Topic 1: What to expect
In order to pursue psychology at a university, it must be taken as a major as part of a Bachelor of Arts degree. You would therefore do psychology courses alongside one other major as well as other electives. At an institution that exclusively offers psychology-related qualifications, you will generally only pursue psychology courses.
In general terms, the following topics form the foundation of a psychology qualification.
- Psychology, mental health and people in a social context, including personality and developmental paradigms for understanding individual and group behaviour.
- Psychological challenges and models for understanding behaviour and intervention.
- Diversity and cross-cultural dynamics in the South African context.
- Ethics in psychology.
You will also develop:
- Counselling and interpersonal communication skills, including referral and management strategies.
- Skills to design, implement, monitor and evaluate psycho-educational programmes with a focus on training individuals, families and communities to develop strong, collaborative and supportive partnerships within community contexts.
- Practical work integrated learning experience.

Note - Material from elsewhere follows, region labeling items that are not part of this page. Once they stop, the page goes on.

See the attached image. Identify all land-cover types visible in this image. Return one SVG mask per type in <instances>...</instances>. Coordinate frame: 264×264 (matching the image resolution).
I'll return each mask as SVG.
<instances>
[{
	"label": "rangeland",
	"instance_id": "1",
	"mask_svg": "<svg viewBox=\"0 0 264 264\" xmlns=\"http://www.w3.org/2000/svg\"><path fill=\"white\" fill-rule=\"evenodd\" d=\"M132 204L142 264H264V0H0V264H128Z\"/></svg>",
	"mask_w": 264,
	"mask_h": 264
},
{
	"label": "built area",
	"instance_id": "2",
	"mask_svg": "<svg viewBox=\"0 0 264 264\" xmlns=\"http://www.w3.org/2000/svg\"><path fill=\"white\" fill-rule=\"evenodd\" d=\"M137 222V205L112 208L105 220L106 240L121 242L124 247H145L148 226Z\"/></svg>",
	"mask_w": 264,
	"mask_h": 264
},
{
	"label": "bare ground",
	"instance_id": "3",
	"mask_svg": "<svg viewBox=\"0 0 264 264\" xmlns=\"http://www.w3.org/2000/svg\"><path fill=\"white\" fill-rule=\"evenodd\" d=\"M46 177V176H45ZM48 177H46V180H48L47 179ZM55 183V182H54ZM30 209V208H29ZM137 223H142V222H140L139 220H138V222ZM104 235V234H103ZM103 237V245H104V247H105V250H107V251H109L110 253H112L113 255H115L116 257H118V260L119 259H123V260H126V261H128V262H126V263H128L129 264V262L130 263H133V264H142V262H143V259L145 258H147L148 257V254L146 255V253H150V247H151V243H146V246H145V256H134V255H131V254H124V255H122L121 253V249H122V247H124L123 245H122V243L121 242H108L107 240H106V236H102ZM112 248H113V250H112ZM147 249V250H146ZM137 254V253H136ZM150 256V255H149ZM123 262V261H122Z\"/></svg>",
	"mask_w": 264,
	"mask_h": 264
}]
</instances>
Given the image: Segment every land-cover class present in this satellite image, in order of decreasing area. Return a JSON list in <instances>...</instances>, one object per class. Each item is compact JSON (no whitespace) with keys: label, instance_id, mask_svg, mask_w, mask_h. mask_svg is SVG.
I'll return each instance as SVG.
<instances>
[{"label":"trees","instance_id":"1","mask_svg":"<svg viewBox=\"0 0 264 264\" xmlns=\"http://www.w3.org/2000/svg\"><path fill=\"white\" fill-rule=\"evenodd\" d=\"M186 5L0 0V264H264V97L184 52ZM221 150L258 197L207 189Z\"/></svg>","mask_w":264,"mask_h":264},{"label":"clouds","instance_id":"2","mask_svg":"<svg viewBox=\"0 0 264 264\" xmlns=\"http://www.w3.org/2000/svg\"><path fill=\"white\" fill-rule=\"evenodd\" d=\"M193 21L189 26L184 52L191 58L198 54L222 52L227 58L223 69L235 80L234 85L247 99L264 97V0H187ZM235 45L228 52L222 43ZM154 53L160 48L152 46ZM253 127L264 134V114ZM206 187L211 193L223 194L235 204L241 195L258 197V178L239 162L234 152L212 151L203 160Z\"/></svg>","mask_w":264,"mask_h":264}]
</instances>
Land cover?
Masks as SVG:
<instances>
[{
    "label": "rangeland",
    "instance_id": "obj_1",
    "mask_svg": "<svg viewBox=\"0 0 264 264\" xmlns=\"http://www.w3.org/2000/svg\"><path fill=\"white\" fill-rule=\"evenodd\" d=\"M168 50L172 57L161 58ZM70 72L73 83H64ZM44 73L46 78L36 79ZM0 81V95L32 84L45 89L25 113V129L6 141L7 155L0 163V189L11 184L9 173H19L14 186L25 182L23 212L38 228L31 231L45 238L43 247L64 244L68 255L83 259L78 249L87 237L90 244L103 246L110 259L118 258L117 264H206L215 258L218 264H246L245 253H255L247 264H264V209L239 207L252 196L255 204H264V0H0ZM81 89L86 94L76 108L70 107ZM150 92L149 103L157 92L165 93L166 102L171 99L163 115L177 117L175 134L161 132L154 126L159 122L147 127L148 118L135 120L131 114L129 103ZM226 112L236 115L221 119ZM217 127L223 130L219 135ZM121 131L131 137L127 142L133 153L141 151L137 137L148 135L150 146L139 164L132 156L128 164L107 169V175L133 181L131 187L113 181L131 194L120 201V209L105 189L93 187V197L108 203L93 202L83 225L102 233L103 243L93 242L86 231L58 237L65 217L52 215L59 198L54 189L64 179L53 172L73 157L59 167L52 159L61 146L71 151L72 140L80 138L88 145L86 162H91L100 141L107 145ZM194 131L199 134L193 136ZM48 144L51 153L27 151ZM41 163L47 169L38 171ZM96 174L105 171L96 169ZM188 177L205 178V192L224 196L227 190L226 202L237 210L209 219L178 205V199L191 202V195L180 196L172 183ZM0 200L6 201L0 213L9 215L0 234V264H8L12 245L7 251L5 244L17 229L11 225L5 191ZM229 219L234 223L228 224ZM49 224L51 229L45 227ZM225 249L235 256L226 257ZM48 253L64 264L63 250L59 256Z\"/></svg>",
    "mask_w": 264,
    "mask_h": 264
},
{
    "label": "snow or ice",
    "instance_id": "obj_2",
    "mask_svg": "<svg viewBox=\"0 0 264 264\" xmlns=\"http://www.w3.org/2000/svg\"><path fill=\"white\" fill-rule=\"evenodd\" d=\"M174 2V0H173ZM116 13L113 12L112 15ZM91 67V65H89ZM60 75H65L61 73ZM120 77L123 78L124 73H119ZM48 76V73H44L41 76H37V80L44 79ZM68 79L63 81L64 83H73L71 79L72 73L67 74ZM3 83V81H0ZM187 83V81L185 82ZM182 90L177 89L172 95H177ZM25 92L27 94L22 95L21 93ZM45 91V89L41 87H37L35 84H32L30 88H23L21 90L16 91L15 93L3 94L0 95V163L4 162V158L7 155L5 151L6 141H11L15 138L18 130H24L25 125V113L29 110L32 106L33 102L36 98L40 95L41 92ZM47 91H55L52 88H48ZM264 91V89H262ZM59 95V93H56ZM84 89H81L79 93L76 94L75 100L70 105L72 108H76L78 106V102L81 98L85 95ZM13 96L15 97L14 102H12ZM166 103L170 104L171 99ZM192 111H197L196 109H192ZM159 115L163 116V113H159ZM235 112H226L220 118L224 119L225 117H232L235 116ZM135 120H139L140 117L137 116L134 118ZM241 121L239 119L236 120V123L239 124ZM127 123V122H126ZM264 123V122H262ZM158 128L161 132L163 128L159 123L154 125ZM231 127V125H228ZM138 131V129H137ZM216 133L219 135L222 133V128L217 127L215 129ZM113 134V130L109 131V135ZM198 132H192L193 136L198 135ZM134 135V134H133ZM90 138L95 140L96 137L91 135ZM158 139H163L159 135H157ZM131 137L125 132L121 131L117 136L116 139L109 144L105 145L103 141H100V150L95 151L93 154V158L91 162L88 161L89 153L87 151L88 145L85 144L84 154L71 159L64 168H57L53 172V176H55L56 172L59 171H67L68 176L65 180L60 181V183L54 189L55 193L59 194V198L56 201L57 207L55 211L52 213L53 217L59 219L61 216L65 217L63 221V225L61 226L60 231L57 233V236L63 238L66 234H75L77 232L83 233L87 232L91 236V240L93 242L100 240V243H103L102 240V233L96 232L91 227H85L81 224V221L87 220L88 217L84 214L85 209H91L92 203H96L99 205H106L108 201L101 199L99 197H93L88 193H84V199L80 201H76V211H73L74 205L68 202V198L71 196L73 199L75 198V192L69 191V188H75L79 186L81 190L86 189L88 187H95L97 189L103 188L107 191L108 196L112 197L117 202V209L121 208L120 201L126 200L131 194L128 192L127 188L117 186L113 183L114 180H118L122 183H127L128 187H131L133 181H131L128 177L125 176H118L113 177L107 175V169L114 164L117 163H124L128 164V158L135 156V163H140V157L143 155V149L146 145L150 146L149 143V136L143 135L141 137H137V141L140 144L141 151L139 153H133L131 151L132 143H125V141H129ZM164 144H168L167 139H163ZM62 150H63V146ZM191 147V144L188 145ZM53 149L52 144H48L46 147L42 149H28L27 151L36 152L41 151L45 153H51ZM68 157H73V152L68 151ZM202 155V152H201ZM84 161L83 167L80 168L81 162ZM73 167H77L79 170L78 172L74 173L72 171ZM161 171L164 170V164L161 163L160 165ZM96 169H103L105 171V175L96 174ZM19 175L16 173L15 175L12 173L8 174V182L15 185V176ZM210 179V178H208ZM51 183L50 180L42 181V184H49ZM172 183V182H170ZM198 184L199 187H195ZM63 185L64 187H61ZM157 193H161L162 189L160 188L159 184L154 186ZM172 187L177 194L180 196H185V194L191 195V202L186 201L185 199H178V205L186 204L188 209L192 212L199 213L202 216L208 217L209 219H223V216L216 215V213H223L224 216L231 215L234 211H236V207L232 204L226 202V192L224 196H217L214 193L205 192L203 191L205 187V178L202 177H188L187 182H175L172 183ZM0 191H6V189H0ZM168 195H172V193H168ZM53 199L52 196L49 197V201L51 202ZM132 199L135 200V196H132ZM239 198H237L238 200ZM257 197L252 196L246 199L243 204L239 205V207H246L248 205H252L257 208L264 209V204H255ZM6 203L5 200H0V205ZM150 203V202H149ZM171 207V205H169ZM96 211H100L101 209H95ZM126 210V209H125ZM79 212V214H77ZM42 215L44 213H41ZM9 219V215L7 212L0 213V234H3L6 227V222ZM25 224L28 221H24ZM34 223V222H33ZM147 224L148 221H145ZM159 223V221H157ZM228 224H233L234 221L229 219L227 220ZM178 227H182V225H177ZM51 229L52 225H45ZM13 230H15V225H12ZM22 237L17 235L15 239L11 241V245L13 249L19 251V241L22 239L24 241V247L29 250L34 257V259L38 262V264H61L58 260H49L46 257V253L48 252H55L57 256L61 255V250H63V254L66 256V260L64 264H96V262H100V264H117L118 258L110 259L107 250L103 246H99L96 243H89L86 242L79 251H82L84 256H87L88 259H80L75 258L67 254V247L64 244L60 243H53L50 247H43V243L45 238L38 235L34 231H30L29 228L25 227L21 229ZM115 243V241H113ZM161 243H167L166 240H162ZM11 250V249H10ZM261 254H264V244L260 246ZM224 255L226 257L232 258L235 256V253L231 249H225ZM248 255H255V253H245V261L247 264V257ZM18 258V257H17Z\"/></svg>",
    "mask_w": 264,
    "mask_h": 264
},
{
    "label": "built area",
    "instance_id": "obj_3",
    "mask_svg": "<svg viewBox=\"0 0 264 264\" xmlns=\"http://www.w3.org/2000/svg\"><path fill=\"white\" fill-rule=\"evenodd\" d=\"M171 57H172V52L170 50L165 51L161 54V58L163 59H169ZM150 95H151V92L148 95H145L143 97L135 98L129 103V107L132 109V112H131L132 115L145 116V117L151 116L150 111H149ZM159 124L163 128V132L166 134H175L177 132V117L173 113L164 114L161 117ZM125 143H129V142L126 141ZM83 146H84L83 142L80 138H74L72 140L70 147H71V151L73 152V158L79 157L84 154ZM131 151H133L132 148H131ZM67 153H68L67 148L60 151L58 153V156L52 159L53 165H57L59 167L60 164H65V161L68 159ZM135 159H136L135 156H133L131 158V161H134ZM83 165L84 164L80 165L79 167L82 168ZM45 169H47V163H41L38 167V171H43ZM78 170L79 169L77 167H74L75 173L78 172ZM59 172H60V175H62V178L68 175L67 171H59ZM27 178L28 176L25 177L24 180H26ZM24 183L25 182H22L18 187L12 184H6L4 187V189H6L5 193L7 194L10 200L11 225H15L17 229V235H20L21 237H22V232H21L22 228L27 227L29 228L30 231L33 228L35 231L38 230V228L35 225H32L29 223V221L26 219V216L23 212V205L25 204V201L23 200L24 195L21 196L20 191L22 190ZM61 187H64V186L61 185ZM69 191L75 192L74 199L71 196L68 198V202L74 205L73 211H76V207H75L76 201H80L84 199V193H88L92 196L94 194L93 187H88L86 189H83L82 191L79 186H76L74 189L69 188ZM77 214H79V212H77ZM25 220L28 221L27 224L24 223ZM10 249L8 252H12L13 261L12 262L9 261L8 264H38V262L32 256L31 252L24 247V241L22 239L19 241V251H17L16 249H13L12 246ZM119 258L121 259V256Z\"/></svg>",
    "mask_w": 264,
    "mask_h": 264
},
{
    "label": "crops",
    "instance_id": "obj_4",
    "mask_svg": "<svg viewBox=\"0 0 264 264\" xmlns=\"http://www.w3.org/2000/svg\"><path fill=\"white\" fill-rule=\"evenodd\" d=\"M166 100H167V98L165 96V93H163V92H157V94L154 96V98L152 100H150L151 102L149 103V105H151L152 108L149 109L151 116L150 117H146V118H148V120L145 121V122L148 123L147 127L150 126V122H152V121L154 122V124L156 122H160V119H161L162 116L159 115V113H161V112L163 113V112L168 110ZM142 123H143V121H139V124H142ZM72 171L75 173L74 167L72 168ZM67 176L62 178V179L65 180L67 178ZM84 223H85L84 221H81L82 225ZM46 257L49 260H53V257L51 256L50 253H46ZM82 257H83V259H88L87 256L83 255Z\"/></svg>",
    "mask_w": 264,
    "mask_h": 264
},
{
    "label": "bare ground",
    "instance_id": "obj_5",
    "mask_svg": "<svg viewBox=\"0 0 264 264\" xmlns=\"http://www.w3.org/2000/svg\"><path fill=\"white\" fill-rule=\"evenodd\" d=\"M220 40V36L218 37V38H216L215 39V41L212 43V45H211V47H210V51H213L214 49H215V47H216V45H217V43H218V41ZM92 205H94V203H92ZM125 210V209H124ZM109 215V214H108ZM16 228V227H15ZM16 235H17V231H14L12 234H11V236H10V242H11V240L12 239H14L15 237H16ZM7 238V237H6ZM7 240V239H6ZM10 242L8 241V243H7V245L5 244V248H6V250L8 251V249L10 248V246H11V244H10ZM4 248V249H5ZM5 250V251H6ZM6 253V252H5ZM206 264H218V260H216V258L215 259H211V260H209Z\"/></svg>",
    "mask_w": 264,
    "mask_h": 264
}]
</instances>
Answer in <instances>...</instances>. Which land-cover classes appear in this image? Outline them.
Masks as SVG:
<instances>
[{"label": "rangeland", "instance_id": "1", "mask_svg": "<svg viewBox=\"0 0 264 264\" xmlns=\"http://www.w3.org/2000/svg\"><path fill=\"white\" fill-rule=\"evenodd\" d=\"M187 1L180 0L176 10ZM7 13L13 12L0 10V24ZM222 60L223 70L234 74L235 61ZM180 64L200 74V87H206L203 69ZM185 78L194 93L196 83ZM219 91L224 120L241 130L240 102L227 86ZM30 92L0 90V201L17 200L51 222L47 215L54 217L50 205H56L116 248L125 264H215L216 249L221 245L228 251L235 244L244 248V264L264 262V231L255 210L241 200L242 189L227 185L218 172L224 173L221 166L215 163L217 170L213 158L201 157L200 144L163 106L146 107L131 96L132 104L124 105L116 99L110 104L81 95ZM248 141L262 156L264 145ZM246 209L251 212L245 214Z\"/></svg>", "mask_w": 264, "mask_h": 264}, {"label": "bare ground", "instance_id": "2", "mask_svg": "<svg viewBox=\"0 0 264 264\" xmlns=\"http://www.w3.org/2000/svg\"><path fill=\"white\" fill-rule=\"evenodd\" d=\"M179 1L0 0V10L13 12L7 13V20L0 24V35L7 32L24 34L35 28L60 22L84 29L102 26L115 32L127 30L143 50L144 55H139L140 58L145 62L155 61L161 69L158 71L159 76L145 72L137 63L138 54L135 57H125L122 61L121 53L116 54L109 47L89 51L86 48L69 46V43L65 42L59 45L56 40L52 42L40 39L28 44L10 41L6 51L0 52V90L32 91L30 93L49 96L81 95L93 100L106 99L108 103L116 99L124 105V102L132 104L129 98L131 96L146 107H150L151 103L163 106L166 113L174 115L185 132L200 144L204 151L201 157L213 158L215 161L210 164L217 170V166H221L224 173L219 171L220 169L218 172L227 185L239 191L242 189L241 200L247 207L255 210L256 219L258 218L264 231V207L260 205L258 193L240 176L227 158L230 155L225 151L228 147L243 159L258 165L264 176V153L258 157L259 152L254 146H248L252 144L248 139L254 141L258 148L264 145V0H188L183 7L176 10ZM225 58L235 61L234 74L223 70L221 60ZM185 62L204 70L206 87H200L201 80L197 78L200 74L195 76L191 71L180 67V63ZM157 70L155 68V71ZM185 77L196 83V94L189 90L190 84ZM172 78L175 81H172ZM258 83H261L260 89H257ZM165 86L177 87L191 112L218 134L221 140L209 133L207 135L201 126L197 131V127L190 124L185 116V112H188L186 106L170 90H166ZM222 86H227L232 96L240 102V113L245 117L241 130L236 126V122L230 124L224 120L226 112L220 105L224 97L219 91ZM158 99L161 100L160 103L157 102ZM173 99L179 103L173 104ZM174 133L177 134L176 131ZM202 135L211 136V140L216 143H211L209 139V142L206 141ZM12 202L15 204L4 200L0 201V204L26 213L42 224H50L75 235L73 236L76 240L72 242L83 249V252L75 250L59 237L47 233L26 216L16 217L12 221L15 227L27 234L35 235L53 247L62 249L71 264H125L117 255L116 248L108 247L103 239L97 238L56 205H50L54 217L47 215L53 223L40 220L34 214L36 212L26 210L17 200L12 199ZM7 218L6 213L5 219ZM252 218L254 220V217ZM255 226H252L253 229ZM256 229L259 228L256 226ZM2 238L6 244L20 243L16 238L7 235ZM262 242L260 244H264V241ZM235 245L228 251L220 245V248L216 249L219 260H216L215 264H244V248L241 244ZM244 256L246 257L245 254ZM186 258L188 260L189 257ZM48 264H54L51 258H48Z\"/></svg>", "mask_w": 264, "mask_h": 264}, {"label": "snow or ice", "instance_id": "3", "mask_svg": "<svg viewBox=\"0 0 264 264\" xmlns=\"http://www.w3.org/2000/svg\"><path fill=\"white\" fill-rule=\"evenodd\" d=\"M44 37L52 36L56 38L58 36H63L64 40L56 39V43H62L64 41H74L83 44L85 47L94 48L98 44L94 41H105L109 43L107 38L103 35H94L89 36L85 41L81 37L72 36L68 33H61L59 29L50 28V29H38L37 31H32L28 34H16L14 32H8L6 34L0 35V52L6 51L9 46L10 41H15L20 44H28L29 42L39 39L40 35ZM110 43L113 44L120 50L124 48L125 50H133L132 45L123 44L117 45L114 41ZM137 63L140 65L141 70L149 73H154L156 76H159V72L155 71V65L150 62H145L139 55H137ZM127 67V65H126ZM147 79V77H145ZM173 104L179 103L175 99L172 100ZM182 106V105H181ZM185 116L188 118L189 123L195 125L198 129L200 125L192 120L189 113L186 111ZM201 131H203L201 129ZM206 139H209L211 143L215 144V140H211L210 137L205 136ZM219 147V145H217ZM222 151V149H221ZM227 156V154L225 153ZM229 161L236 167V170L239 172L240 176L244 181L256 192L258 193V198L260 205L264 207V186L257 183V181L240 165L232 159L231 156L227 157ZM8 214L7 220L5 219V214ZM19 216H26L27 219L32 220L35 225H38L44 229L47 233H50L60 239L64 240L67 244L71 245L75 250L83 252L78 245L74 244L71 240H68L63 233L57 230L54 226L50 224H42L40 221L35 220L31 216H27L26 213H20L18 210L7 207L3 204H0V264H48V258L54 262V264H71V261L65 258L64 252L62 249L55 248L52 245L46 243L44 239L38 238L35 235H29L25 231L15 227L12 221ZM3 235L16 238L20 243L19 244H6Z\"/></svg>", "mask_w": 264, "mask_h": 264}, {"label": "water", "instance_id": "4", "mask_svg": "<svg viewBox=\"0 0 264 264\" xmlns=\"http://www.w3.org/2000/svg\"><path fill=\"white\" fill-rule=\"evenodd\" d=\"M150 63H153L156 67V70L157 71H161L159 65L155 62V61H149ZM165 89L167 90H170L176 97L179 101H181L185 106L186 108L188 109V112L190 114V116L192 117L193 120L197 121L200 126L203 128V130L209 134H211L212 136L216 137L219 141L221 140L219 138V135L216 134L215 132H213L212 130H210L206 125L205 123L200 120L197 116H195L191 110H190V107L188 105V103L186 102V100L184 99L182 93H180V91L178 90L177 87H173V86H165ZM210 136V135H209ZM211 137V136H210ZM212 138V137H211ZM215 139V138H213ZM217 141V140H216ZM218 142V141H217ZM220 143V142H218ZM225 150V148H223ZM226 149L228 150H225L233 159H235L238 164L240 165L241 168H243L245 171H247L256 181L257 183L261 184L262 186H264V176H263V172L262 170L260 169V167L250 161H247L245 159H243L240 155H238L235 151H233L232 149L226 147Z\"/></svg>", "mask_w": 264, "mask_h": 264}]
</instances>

- Skills to conceptualise, plan, analyse and interpret report research.
All institutions have different terminology for their courses, Here is a list of the sort of courses you would do:
- Introduction to Psychology
- Clinical Psychology
- Clinical Neuropsychology
- Applied Cognitive Science
- Research Psychology
- Critical Psychology
- Research in Psychology
- Cognitive Neuroscience
- Abnormal Psychology
- Social and Developmental Psychology
Overall, psychology courses quite a heavy coursework load, and you will be required to retain a lot of information in terms of psychological concepts and complex medical and anatomical terminology, to name a few. Many institutions also require that students do statistics courses, as certain aspects of psychology can be quite statistics-intensive.